Is it fair? Not really. Stack Overflow gives all their data away for free, maintains the site for a decade and a half, and then OpenAI comes along and scrapes it and trains their models on it. No matter how you feel about the users and moderators of Stack Overflow, maintaining such a site is not cheap.

This could become a problem in the future. The fewer questions and answers that appear online, the less data there is to train AI. And how can AI improve if it reduces human data? So if everyone goes to ChatGPT for help debugging their confusing problem with React 18 or C++21, then when C++72 or React 37 comes out, we might have small difficulty

And the situation for data scrapers of the future will also be difficult. Companies like Reddit and Twitter (X?) are adapting to AI data scrapers by charging for their APIs.

But it is logical that programmers prefer AI site Stack Overflow.

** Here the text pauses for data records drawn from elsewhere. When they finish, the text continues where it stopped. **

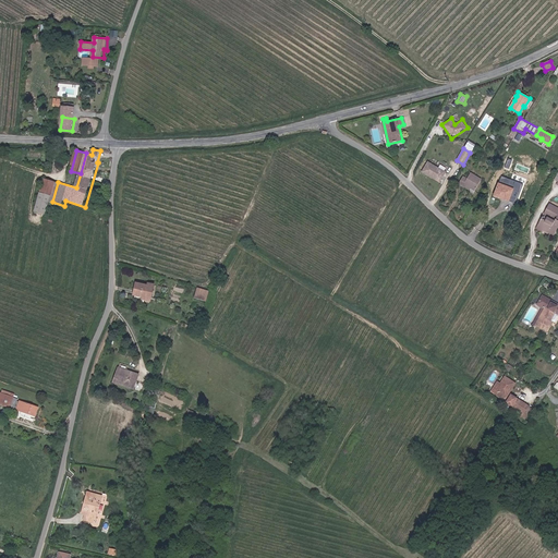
[(445,172),(427,162),(422,171),(438,181),(445,172)]
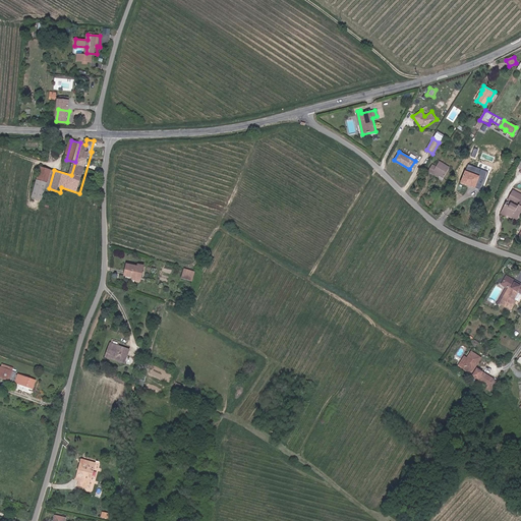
[(427,171),(439,177),(440,175),(443,177),(449,167),(439,161),(436,166),(431,164),(427,171)]
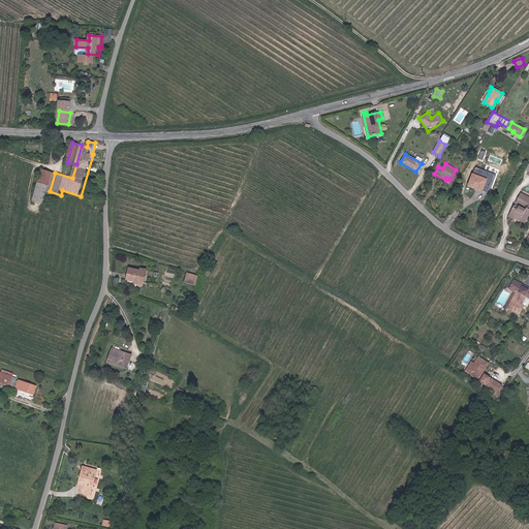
[(50,191),(55,173),(43,169),(35,200),(44,204),(48,191),(50,191)]
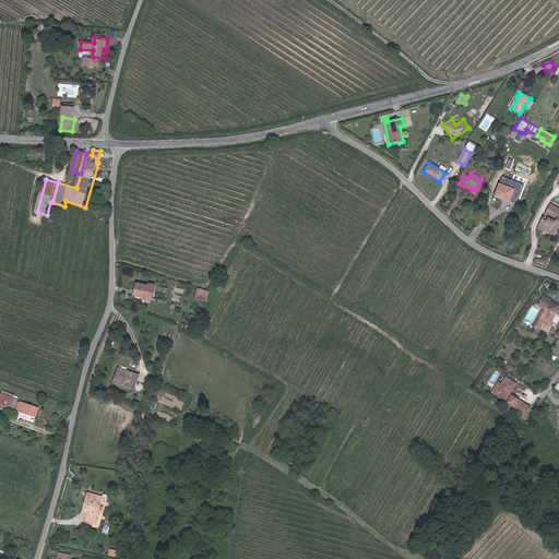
[(512,189),(498,183),(494,195),(508,201),(512,189)]
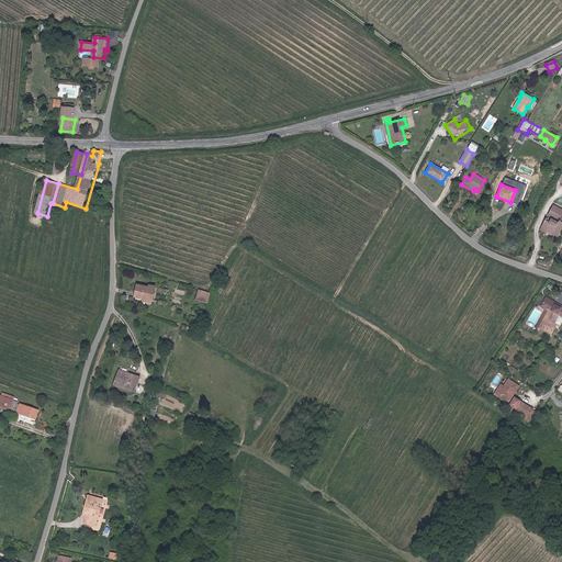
[(561,227),(561,209),(553,205),(549,213),(559,218),(557,224),(547,218),(540,231),(546,234),(547,232),(557,237),(561,227)]
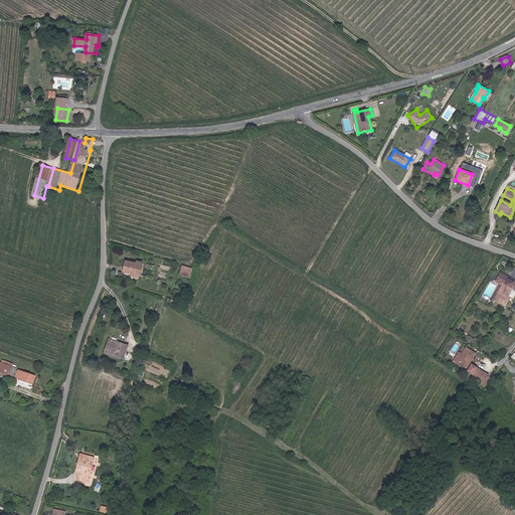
[(139,264),(123,261),(121,274),(137,277),(139,264)]
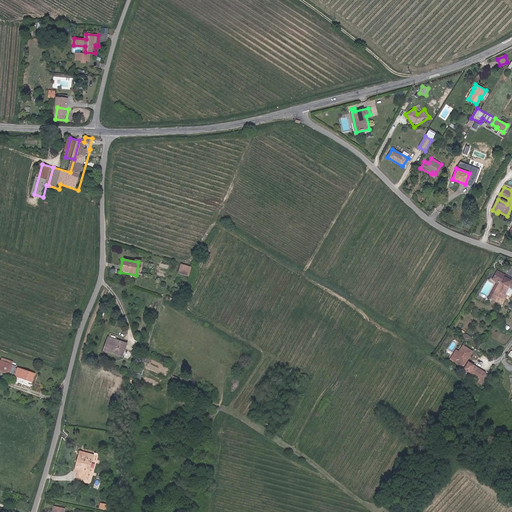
[(190,275),(191,265),(180,264),(178,274),(190,275)]
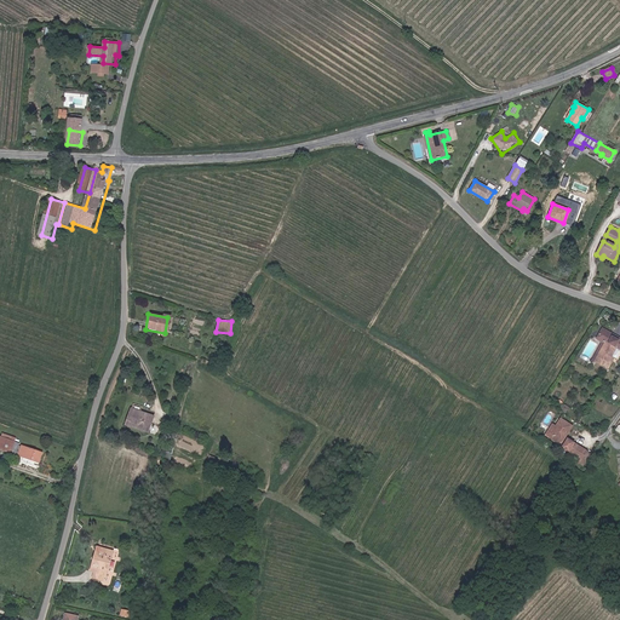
[(619,338),(602,327),(595,339),(601,343),(590,361),(608,371),(615,359),(612,357),(616,349),(619,350),(619,338)]
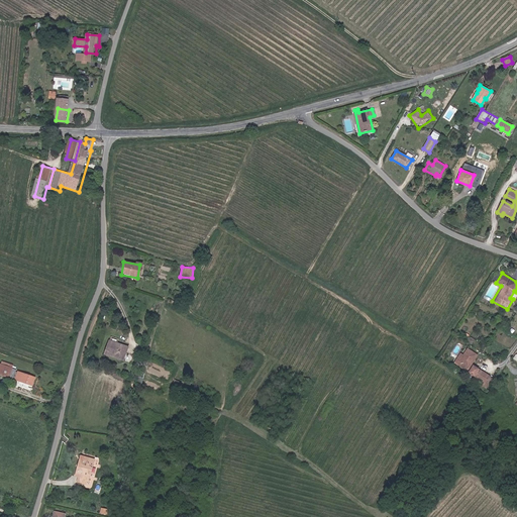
[(127,346),(108,340),(104,354),(123,360),(127,346)]
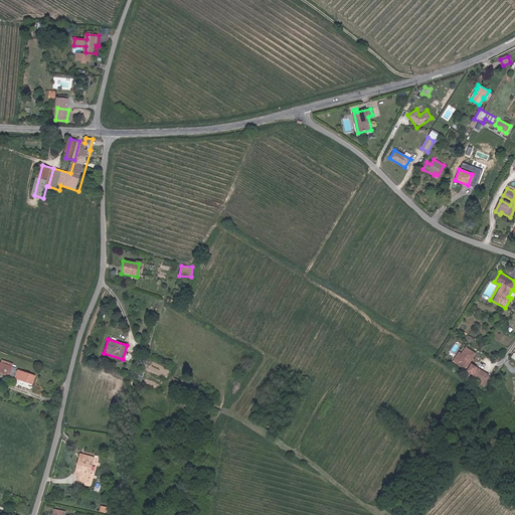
[(465,370),(475,354),(465,347),(461,354),(458,352),(452,362),(465,370)]
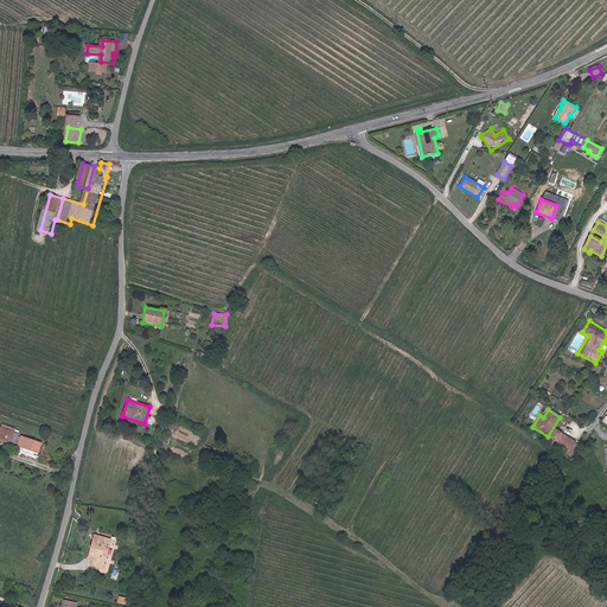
[(14,433),(0,427),(0,439),(11,443),(14,433)]
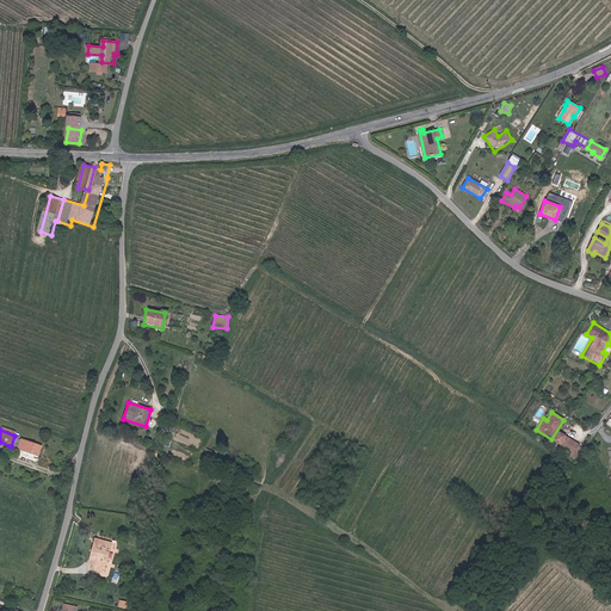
[(557,432),(551,442),(573,455),(579,445),(557,432)]
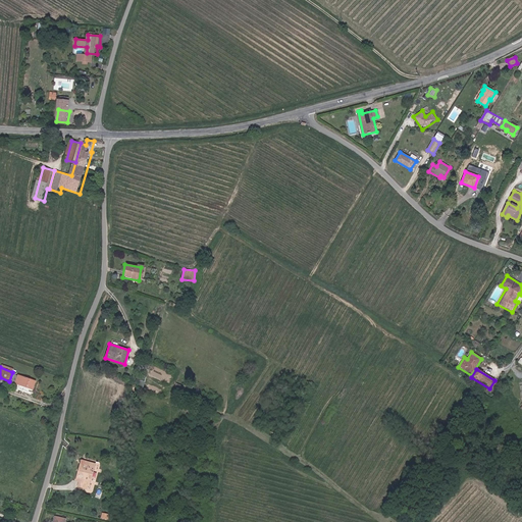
[(32,389),(35,380),(17,375),(15,383),(32,389)]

II fast — you don’t have to wait for your question to be answered.

II friendly — you don’t have to wait for your question to be marked as a duplicate.

II works with you politely — you won’t be called dumb for your question or posting the following comments.

“This question has already been answered”
“Did you try Googling first?”
“Repeat the question”
“Read the documentation”

ChatGPT: “Here’s the answer”

But remember, very often II is wrong. However, AI is only a tool, not a replacement for abilities.


Stack Overflow’s decline may continue, especially given Google Search Labs’ beta. Now we don’t need to call or even read at all. Just send a search query and copy.

Stack Overflow is actually right below this answer, but… one less click plus a handy copy button? As much as I wish for SO survival…it’s really, really cool.

In response to claims of decline. Stack Overflow released OverflowAI.

And I tried it, here is the first impression:

“My HTTP GET request works in Postman but not in Django. I keep getting this error message. What’s going on?”

OverflowAI: “But how do you not know this? Are you stupid? I will not answer, this question has already been answered. Good luck (you’ll need it).”